Ismael Mitai and Clifford Merriman own Waikakariki Murupara, contracted by Regional Council to work on removing wilding pines on a section of privately owned land in Waiahou.

Bay of Plenty Regional Council Land Management Officer Mieke Kapa says wilding pines often established themselves in native scrub.

They were a pest plant because they outgrow and shade out native vegetation and prevent native flora being able to grow and thrive.

Through the project, Waikakariki Murupara had been able to offer two men, Kerehou Merriman and Brandon Toki, employment and training in chainsaw handling and maintenance and level three-tree felling. The pair also achieved a first aid certificate.

Mitai says Waikakariki Murupara specialised in native planting restoration and he especially wanted to inspire and teach others around him to care and assist papatūānuku (mother earth) back to her original state.

“Both the recruits whakapapa back to the area, so the work we are doing is only deepening their understanding of their own whenua and where their ancestors had come from.”

Mitai says that in turn gave the workers recognition from their kaumātua and elders and knowledge to pass on to their own tamariki and mokopuna in the future.
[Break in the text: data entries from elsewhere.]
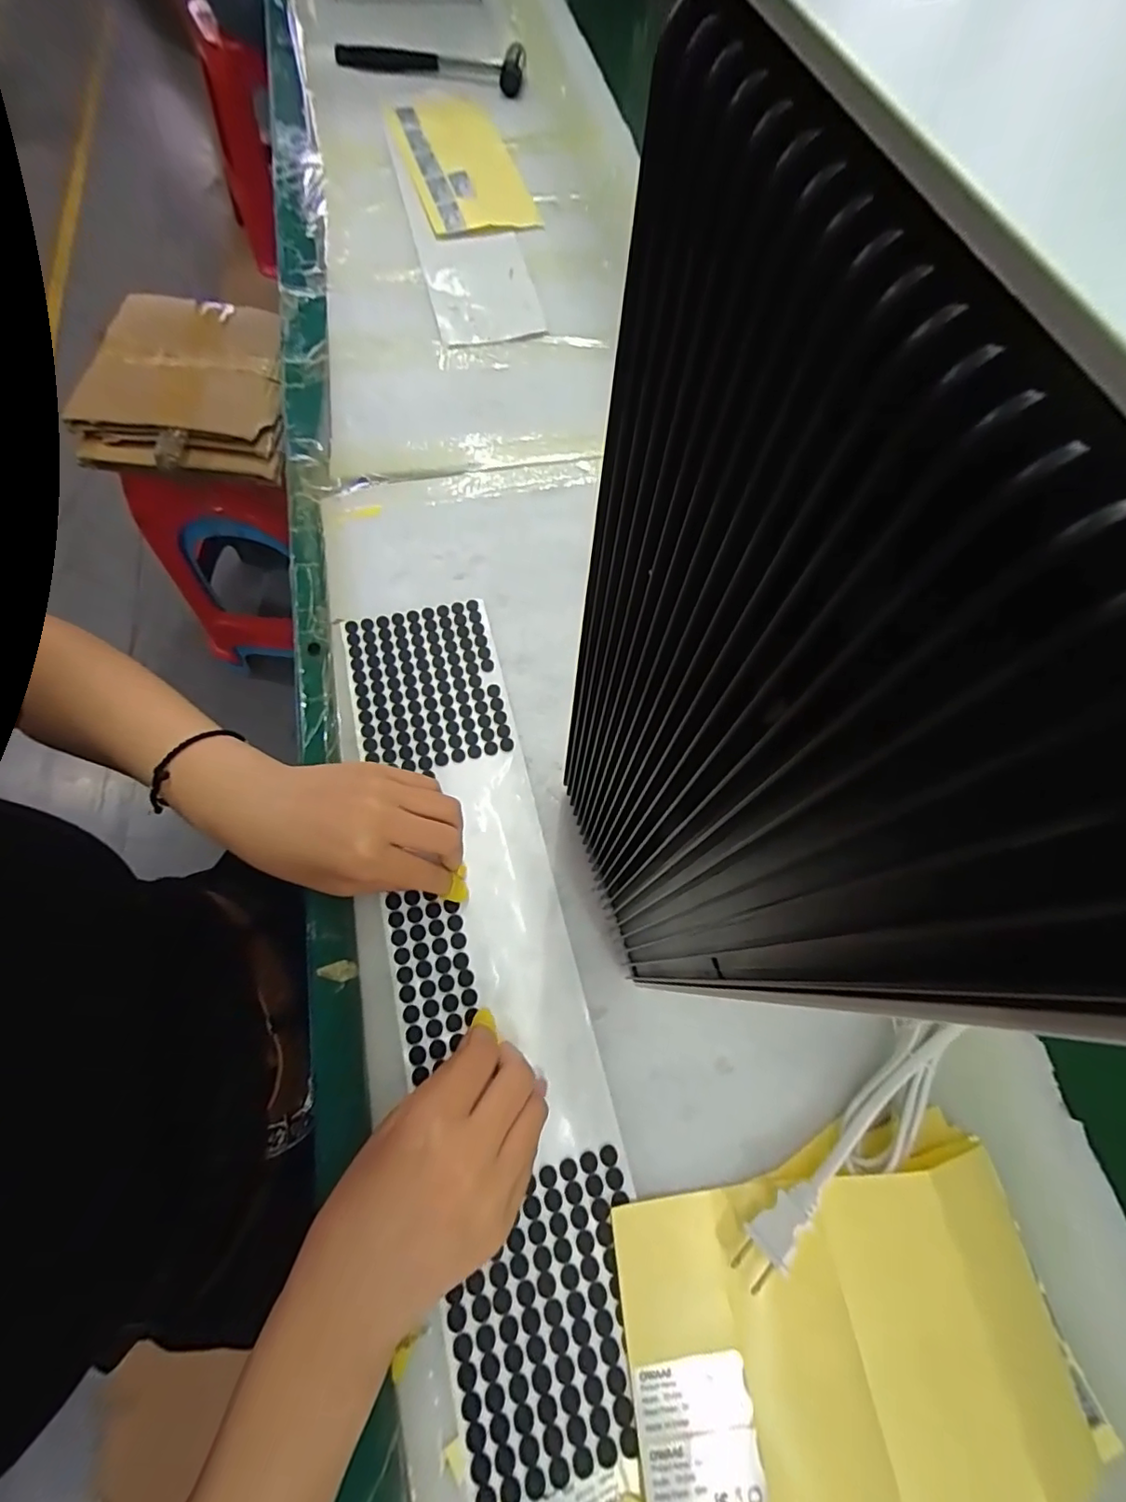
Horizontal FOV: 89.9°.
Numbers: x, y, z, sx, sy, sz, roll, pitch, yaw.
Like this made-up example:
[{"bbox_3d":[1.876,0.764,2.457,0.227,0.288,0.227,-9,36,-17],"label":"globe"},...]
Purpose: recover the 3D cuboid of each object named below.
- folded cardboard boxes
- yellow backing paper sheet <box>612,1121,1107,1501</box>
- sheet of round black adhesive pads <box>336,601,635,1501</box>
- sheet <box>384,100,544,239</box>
[{"bbox_3d":[-0.527,-0.539,0.816,0.254,0.060,0.315,2,69,-7],"label":"folded cardboard boxes"},{"bbox_3d":[0.129,0.280,0.267,0.192,0.041,0.124,-10,69,-5],"label":"yellow backing paper sheet"},{"bbox_3d":[-0.054,0.117,0.347,0.103,0.005,0.486,-13,69,-8],"label":"sheet of round black adhesive pads"},{"bbox_3d":[-0.118,-0.697,0.665,0.130,0.009,0.277,-17,70,-8],"label":"sheet"}]

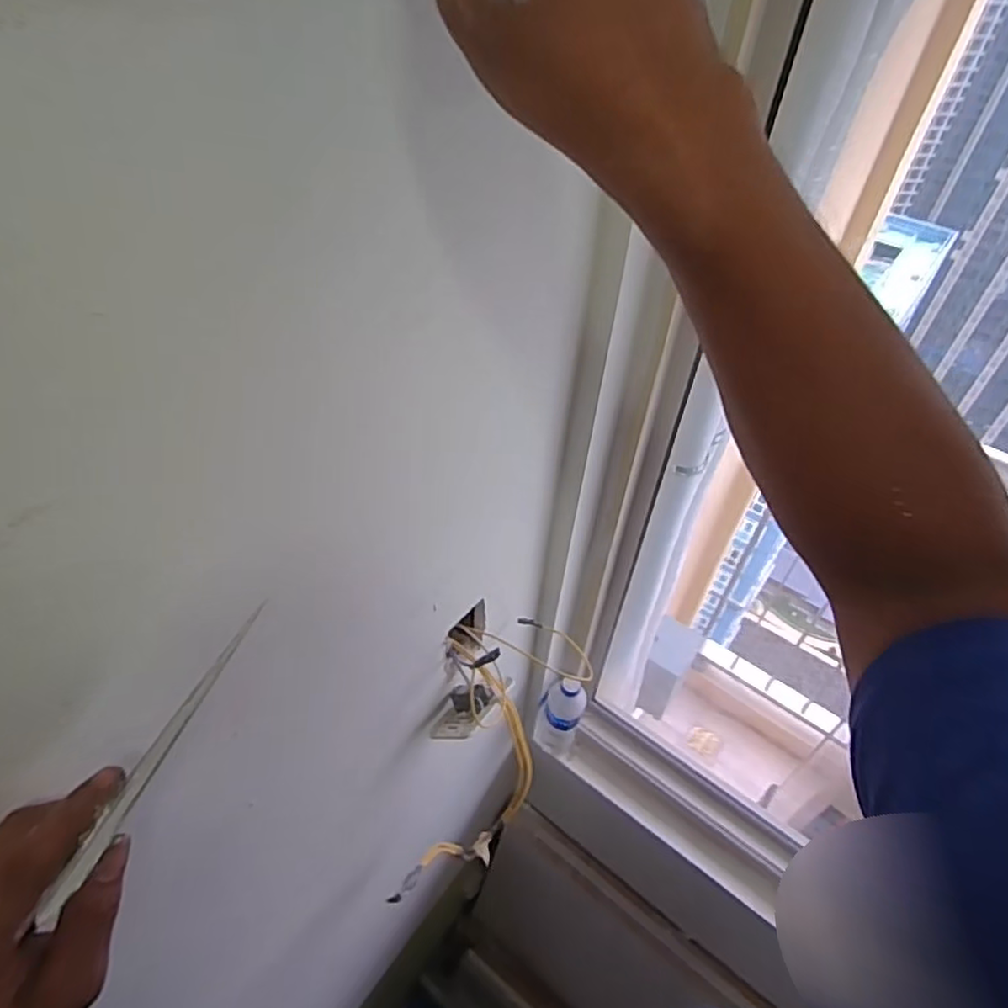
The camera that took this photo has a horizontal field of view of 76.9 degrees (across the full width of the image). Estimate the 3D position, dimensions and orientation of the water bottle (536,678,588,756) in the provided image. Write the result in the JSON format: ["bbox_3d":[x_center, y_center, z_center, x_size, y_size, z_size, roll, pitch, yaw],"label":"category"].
[{"bbox_3d":[0.097,0.356,1.072,0.069,0.208,0.061,16,46,10],"label":"water bottle"}]

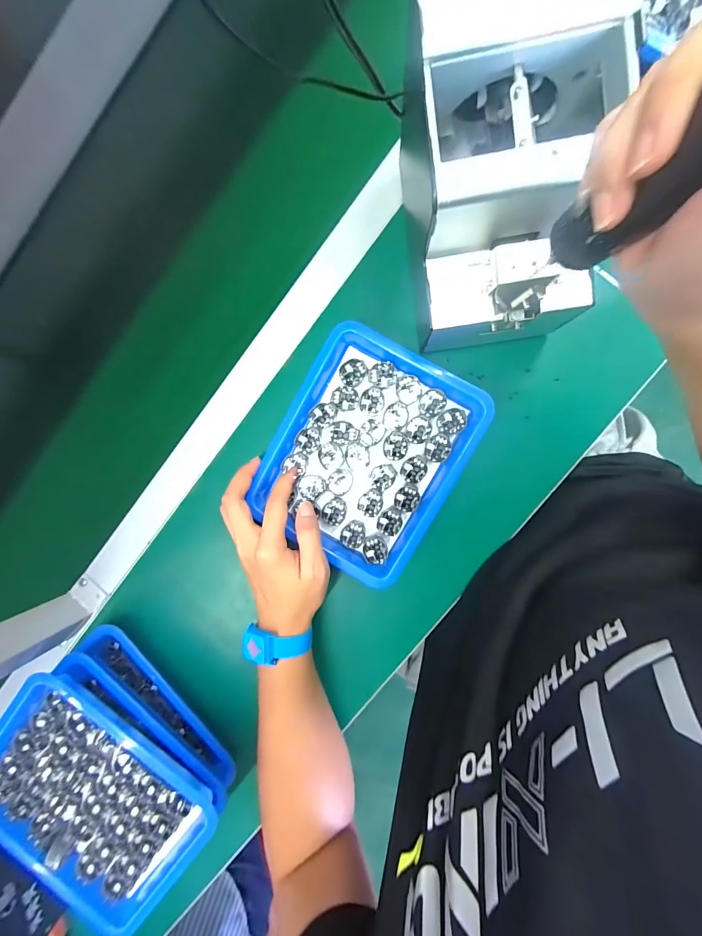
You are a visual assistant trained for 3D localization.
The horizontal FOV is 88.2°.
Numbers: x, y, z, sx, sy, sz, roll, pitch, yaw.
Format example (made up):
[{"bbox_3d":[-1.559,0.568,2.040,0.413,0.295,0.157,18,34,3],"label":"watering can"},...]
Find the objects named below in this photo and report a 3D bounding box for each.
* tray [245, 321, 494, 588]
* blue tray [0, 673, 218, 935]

“That’s the aim of this business, to give the current and future generations what we had when we were younger.”

Kerehou Merriman says he's grateful for his new job and the opportunities it was providing.

“I’m loving it.

“What I love the most is that I am working at home, and I’m taking care of my whenua. It is not just for the sake of myself but for my family and friends and our future generations too. I’m pretty proud.”

Merriman says after his last job finished, he found himself on a downward spiral.

“I was heading down a bad road, and doing things I never thought I would do. But I was lucky enough to get a text from Ismael asking me if I wanted to join his crew, I haven’t looked back since, I love my job.”